┌─ THE INPUT

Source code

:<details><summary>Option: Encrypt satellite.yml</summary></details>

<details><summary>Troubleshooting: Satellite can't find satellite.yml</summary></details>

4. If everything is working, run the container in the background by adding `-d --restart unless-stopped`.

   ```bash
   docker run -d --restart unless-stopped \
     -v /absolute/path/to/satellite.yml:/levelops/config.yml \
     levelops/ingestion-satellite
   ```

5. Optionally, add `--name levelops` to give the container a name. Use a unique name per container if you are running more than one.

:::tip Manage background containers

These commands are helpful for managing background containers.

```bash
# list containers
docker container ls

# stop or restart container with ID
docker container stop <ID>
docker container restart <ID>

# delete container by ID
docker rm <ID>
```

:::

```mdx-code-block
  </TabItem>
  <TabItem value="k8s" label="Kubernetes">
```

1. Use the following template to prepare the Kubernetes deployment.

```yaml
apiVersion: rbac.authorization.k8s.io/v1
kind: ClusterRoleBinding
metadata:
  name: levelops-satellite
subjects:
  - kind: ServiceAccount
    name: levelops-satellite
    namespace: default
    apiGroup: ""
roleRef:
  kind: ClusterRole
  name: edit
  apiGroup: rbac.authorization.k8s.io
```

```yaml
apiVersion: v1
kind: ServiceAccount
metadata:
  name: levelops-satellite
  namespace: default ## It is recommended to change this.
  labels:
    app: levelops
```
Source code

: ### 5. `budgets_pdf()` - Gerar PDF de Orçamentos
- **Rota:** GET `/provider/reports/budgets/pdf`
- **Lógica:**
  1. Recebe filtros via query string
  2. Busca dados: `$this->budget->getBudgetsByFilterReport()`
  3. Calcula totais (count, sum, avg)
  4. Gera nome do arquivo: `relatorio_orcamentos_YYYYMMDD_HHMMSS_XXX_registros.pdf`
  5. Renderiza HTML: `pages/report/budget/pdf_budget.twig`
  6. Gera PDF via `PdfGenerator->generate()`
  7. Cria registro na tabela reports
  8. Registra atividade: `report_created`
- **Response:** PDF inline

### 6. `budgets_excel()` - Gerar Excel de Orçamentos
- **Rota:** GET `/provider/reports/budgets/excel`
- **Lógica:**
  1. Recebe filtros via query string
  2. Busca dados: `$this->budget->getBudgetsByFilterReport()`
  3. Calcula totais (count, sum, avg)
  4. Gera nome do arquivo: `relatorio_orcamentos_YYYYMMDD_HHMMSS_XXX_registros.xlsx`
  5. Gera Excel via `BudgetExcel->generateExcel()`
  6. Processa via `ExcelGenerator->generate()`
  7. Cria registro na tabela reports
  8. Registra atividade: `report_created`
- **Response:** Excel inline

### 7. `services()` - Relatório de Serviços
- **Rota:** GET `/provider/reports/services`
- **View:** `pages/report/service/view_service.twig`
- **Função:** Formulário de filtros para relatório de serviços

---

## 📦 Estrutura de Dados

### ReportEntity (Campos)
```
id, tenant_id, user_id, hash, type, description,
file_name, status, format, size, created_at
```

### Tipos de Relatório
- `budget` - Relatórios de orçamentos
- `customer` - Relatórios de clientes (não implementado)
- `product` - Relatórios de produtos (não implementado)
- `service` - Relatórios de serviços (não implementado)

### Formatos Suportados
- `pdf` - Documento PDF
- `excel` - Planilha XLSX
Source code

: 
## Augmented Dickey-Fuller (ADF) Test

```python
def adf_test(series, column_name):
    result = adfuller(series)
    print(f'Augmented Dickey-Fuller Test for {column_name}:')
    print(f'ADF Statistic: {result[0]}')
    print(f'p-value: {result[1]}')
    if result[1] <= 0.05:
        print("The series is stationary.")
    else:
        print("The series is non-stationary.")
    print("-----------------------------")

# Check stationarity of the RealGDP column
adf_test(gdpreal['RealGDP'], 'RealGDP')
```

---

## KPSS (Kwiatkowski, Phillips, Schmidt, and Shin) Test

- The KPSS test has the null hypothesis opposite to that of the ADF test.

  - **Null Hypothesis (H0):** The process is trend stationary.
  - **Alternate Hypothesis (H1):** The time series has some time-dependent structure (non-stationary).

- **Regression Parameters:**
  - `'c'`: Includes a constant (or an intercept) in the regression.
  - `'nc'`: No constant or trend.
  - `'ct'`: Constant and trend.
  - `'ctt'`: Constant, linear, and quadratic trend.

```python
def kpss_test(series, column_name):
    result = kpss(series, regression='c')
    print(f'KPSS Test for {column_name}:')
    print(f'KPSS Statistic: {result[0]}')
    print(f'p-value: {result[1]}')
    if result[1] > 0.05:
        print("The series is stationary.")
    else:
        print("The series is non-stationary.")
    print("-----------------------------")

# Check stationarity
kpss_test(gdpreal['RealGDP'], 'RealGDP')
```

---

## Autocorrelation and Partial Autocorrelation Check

└─

ACTIVITY
Each line above is to be repeated exactly.

ANSWER AREA
Source code

:<details><summary>Option: Encrypt satellite.yml</summary></details>

<details><summary>Troubleshooting: Satellite can't find satellite.yml</summary></details>

4. If everything is working, run the container in the background by adding `-d --restart unless-stopped`.

   ```bash
   docker run -d --restart unless-stopped \
     -v /absolute/path/to/satellite.yml:/levelops/config.yml \
     levelops/ingestion-satellite
   ```

5. Optionally, add `--name levelops` to give the container a name. Use a unique name per container if you are running more than one.

:::tip Manage background containers

These commands are helpful for managing background containers.

```bash
# list containers
docker container ls

# stop or restart container with ID
docker container stop <ID>
docker container restart <ID>

# delete container by ID
docker rm <ID>
```

:::

```mdx-code-block
  </TabItem>
  <TabItem value="k8s" label="Kubernetes">
```

1. Use the following template to prepare the Kubernetes deployment.

```yaml
apiVersion: rbac.authorization.k8s.io/v1
kind: ClusterRoleBinding
metadata:
  name: levelops-satellite
subjects:
  - kind: ServiceAccount
    name: levelops-satellite
    namespace: default
    apiGroup: ""
roleRef:
  kind: ClusterRole
  name: edit
  apiGroup: rbac.authorization.k8s.io
```

```yaml
apiVersion: v1
kind: ServiceAccount
metadata:
  name: levelops-satellite
  namespace: default ## It is recommended to change this.
  labels:
    app: levelops
```
Source code

: ### 5. `budgets_pdf()` - Gerar PDF de Orçamentos
- **Rota:** GET `/provider/reports/budgets/pdf`
- **Lógica:**
  1. Recebe filtros via query string
  2. Busca dados: `$this->budget->getBudgetsByFilterReport()`
  3. Calcula totais (count, sum, avg)
  4. Gera nome do arquivo: `relatorio_orcamentos_YYYYMMDD_HHMMSS_XXX_registros.pdf`
  5. Renderiza HTML: `pages/report/budget/pdf_budget.twig`
  6. Gera PDF via `PdfGenerator->generate()`
  7. Cria registro na tabela reports
  8. Registra atividade: `report_created`
- **Response:** PDF inline

### 6. `budgets_excel()` - Gerar Excel de Orçamentos
- **Rota:** GET `/provider/reports/budgets/excel`
- **Lógica:**
  1. Recebe filtros via query string
  2. Busca dados: `$this->budget->getBudgetsByFilterReport()`
  3. Calcula totais (count, sum, avg)
  4. Gera nome do arquivo: `relatorio_orcamentos_YYYYMMDD_HHMMSS_XXX_registros.xlsx`
  5. Gera Excel via `BudgetExcel->generateExcel()`
  6. Processa via `ExcelGenerator->generate()`
  7. Cria registro na tabela reports
  8. Registra atividade: `report_created`
- **Response:** Excel inline

### 7. `services()` - Relatório de Serviços
- **Rota:** GET `/provider/reports/services`
- **View:** `pages/report/service/view_service.twig`
- **Função:** Formulário de filtros para relatório de serviços

---

## 📦 Estrutura de Dados

### ReportEntity (Campos)
```
id, tenant_id, user_id, hash, type, description,
file_name, status, format, size, created_at
```

### Tipos de Relatório
- `budget` - Relatórios de orçamentos
- `customer` - Relatórios de clientes (não implementado)
- `product` - Relatórios de produtos (não implementado)
- `service` - Relatórios de serviços (não implementado)

### Formatos Suportados
- `pdf` - Documento PDF
- `excel` - Planilha XLSX
Source code

: 
## Augmented Dickey-Fuller (ADF) Test

```python
def adf_test(series, column_name):
    result = adfuller(series)
    print(f'Augmented Dickey-Fuller Test for {column_name}:')
    print(f'ADF Statistic: {result[0]}')
    print(f'p-value: {result[1]}')
    if result[1] <= 0.05:
        print("The series is stationary.")
    else:
        print("The series is non-stationary.")
    print("-----------------------------")

# Check stationarity of the RealGDP column
adf_test(gdpreal['RealGDP'], 'RealGDP')
```

---

## KPSS (Kwiatkowski, Phillips, Schmidt, and Shin) Test

- The KPSS test has the null hypothesis opposite to that of the ADF test.

  - **Null Hypothesis (H0):** The process is trend stationary.
  - **Alternate Hypothesis (H1):** The time series has some time-dependent structure (non-stationary).

- **Regression Parameters:**
  - `'c'`: Includes a constant (or an intercept) in the regression.
  - `'nc'`: No constant or trend.
  - `'ct'`: Constant and trend.
  - `'ctt'`: Constant, linear, and quadratic trend.

```python
def kpss_test(series, column_name):
    result = kpss(series, regression='c')
    print(f'KPSS Test for {column_name}:')
    print(f'KPSS Statistic: {result[0]}')
    print(f'p-value: {result[1]}')
    if result[1] > 0.05:
        print("The series is stationary.")
    else:
        print("The series is non-stationary.")
    print("-----------------------------")

# Check stationarity
kpss_test(gdpreal['RealGDP'], 'RealGDP')
```

---

## Autocorrelation and Partial Autocorrelation Check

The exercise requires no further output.